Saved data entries

- - -

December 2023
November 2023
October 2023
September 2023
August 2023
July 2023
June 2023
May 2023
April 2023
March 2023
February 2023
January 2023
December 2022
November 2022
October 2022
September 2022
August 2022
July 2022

- - -

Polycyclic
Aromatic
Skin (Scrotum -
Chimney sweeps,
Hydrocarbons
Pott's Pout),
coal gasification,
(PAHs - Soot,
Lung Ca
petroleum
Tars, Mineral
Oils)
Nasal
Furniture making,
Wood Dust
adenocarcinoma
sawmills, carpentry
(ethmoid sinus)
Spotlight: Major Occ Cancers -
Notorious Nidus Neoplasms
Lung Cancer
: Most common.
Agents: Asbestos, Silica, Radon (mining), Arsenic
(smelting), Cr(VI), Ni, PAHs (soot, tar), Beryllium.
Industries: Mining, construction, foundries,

- - -

- Problem:
If a line in the entries contains the word "PAHs", copy that line out.

- Output:
(PAHs - Soot,
(smelting), Cr(VI), Ni, PAHs (soot, tar), Beryllium.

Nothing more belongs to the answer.